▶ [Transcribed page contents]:
______
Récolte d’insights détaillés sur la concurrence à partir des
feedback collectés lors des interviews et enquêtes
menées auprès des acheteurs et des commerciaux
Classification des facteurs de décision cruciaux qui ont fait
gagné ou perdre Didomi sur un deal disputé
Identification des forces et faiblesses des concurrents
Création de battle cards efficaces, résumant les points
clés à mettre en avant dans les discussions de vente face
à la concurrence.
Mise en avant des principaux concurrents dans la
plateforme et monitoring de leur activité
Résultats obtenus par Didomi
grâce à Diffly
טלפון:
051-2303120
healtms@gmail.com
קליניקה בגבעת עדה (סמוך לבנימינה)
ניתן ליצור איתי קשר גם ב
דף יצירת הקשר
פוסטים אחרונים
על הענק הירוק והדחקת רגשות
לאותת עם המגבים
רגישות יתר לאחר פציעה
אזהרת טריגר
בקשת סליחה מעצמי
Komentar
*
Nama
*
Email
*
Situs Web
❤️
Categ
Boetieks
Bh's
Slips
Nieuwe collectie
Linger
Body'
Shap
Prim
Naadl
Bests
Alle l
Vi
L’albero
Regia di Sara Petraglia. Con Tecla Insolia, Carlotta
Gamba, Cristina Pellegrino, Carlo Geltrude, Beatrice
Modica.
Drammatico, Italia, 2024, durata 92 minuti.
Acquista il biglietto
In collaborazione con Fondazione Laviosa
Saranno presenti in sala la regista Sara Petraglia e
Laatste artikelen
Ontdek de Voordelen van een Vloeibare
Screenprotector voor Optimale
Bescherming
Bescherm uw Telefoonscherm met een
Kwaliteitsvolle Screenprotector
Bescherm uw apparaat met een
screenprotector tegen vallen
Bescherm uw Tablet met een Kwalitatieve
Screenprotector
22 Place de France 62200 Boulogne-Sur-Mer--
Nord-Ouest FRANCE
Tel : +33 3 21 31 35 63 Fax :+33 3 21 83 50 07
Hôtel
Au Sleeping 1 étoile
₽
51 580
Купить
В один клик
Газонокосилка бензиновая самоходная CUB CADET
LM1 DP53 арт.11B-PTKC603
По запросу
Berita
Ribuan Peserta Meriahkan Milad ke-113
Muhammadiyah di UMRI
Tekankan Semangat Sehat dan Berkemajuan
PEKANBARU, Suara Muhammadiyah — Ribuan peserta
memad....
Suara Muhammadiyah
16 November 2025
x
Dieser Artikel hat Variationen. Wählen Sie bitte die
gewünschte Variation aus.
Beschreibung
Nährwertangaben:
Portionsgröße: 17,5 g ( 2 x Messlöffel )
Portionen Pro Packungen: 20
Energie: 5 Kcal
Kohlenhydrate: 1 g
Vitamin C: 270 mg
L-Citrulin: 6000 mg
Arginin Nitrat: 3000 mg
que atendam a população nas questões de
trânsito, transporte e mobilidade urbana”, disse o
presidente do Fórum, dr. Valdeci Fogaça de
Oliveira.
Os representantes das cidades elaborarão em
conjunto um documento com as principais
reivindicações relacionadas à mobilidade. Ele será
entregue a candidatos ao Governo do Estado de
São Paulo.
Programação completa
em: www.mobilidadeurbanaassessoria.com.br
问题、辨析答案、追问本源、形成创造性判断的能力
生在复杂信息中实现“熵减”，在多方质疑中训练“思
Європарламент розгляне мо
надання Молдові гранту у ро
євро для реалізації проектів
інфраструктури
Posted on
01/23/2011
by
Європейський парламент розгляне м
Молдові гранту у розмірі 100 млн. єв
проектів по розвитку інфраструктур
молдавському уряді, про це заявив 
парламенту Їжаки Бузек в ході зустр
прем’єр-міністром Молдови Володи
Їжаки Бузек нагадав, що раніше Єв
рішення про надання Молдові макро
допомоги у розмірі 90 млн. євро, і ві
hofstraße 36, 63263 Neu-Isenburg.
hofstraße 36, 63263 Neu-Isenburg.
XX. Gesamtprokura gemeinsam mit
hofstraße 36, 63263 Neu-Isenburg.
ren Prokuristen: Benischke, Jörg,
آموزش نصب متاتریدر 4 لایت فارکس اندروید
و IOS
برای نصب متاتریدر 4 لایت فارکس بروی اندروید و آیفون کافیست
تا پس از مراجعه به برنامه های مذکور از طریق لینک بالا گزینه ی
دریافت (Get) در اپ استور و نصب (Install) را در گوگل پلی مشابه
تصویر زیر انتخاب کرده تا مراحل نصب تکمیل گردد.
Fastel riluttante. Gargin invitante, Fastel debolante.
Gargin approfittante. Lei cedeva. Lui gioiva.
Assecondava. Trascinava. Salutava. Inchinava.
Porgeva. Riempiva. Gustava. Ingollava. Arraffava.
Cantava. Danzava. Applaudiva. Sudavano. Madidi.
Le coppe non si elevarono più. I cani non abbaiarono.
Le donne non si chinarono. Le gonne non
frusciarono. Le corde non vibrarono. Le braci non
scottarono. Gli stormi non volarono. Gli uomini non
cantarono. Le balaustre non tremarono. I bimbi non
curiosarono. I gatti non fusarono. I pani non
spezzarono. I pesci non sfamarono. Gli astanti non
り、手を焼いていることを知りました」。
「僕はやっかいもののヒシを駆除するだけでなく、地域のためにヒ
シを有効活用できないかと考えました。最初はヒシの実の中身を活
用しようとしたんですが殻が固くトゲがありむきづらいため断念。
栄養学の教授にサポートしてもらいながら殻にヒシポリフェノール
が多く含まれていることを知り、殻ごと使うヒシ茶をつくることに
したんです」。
______
What is needed here is an exact reproduction of all the entries.

Récolte d’insights détaillés sur la concurrence à partir des
feedback collectés lors des interviews et enquêtes
menées auprès des acheteurs et des commerciaux
Classification des facteurs de décision cruciaux qui ont fait
gagné ou perdre Didomi sur un deal disputé
Identification des forces et faiblesses des concurrents
Création de battle cards efficaces, résumant les points
clés à mettre en avant dans les discussions de vente face
à la concurrence.
Mise en avant des principaux concurrents dans la
plateforme et monitoring de leur activité
Résultats obtenus par Didomi
grâce à Diffly
טלפון:
051-2303120
healtms@gmail.com
קליניקה בגבעת עדה (סמוך לבנימינה)
ניתן ליצור איתי קשר גם ב
דף יצירת הקשר
פוסטים אחרונים
על הענק הירוק והדחקת רגשות
לאותת עם המגבים
רגישות יתר לאחר פציעה
אזהרת טריגר
בקשת סליחה מעצמי
Komentar
*
Nama
*
Email
*
Situs Web
❤️
Categ
Boetieks
Bh's
Slips
Nieuwe collectie
Linger
Body'
Shap
Prim
Naadl
Bests
Alle l
Vi
L’albero
Regia di Sara Petraglia. Con Tecla Insolia, Carlotta
Gamba, Cristina Pellegrino, Carlo Geltrude, Beatrice
Modica.
Drammatico, Italia, 2024, durata 92 minuti.
Acquista il biglietto
In collaborazione con Fondazione Laviosa
Saranno presenti in sala la regista Sara Petraglia e
Laatste artikelen
Ontdek de Voordelen van een Vloeibare
Screenprotector voor Optimale
Bescherming
Bescherm uw Telefoonscherm met een
Kwaliteitsvolle Screenprotector
Bescherm uw apparaat met een
screenprotector tegen vallen
Bescherm uw Tablet met een Kwalitatieve
Screenprotector
22 Place de France 62200 Boulogne-Sur-Mer--
Nord-Ouest FRANCE
Tel : +33 3 21 31 35 63 Fax :+33 3 21 83 50 07
Hôtel
Au Sleeping 1 étoile
₽
51 580
Купить
В один клик
Газонокосилка бензиновая самоходная CUB CADET
LM1 DP53 арт.11B-PTKC603
По запросу
Berita
Ribuan Peserta Meriahkan Milad ke-113
Muhammadiyah di UMRI
Tekankan Semangat Sehat dan Berkemajuan
PEKANBARU, Suara Muhammadiyah — Ribuan peserta
memad....
Suara Muhammadiyah
16 November 2025
x
Dieser Artikel hat Variationen. Wählen Sie bitte die
gewünschte Variation aus.
Beschreibung
Nährwertangaben:
Portionsgröße: 17,5 g ( 2 x Messlöffel )
Portionen Pro Packungen: 20
Energie: 5 Kcal
Kohlenhydrate: 1 g
Vitamin C: 270 mg
L-Citrulin: 6000 mg
Arginin Nitrat: 3000 mg
que atendam a população nas questões de
trânsito, transporte e mobilidade urbana”, disse o
presidente do Fórum, dr. Valdeci Fogaça de
Oliveira.
Os representantes das cidades elaborarão em
conjunto um documento com as principais
reivindicações relacionadas à mobilidade. Ele será
entregue a candidatos ao Governo do Estado de
São Paulo.
Programação completa
em: www.mobilidadeurbanaassessoria.com.br
问题、辨析答案、追问本源、形成创造性判断的能力
生在复杂信息中实现“熵减”，在多方质疑中训练“思
Європарламент розгляне мо
надання Молдові гранту у ро
євро для реалізації проектів
інфраструктури
Posted on
01/23/2011
by
Європейський парламент розгляне м
Молдові гранту у розмірі 100 млн. єв
проектів по розвитку інфраструктур
молдавському уряді, про це заявив 
парламенту Їжаки Бузек в ході зустр
прем’єр-міністром Молдови Володи
Їжаки Бузек нагадав, що раніше Єв
рішення про надання Молдові макро
допомоги у розмірі 90 млн. євро, і ві
hofstraße 36, 63263 Neu-Isenburg.
hofstraße 36, 63263 Neu-Isenburg.
XX. Gesamtprokura gemeinsam mit
hofstraße 36, 63263 Neu-Isenburg.
ren Prokuristen: Benischke, Jörg,
آموزش نصب متاتریدر 4 لایت فارکس اندروید
و IOS
برای نصب متاتریدر 4 لایت فارکس بروی اندروید و آیفون کافیست
تا پس از مراجعه به برنامه های مذکور از طریق لینک بالا گزینه ی
دریافت (Get) در اپ استور و نصب (Install) را در گوگل پلی مشابه
تصویر زیر انتخاب کرده تا مراحل نصب تکمیل گردد.
Fastel riluttante. Gargin invitante, Fastel debolante.
Gargin approfittante. Lei cedeva. Lui gioiva.
Assecondava. Trascinava. Salutava. Inchinava.
Porgeva. Riempiva. Gustava. Ingollava. Arraffava.
Cantava. Danzava. Applaudiva. Sudavano. Madidi.
Le coppe non si elevarono più. I cani non abbaiarono.
Le donne non si chinarono. Le gonne non
frusciarono. Le corde non vibrarono. Le braci non
scottarono. Gli stormi non volarono. Gli uomini non
cantarono. Le balaustre non tremarono. I bimbi non
curiosarono. I gatti non fusarono. I pani non
spezzarono. I pesci non sfamarono. Gli astanti non
り、手を焼いていることを知りました」。
「僕はやっかいもののヒシを駆除するだけでなく、地域のためにヒ
シを有効活用できないかと考えました。最初はヒシの実の中身を活
用しようとしたんですが殻が固くトゲがありむきづらいため断念。
栄養学の教授にサポートしてもらいながら殻にヒシポリフェノール
が多く含まれていることを知り、殻ごと使うヒシ茶をつくることに
したんです」。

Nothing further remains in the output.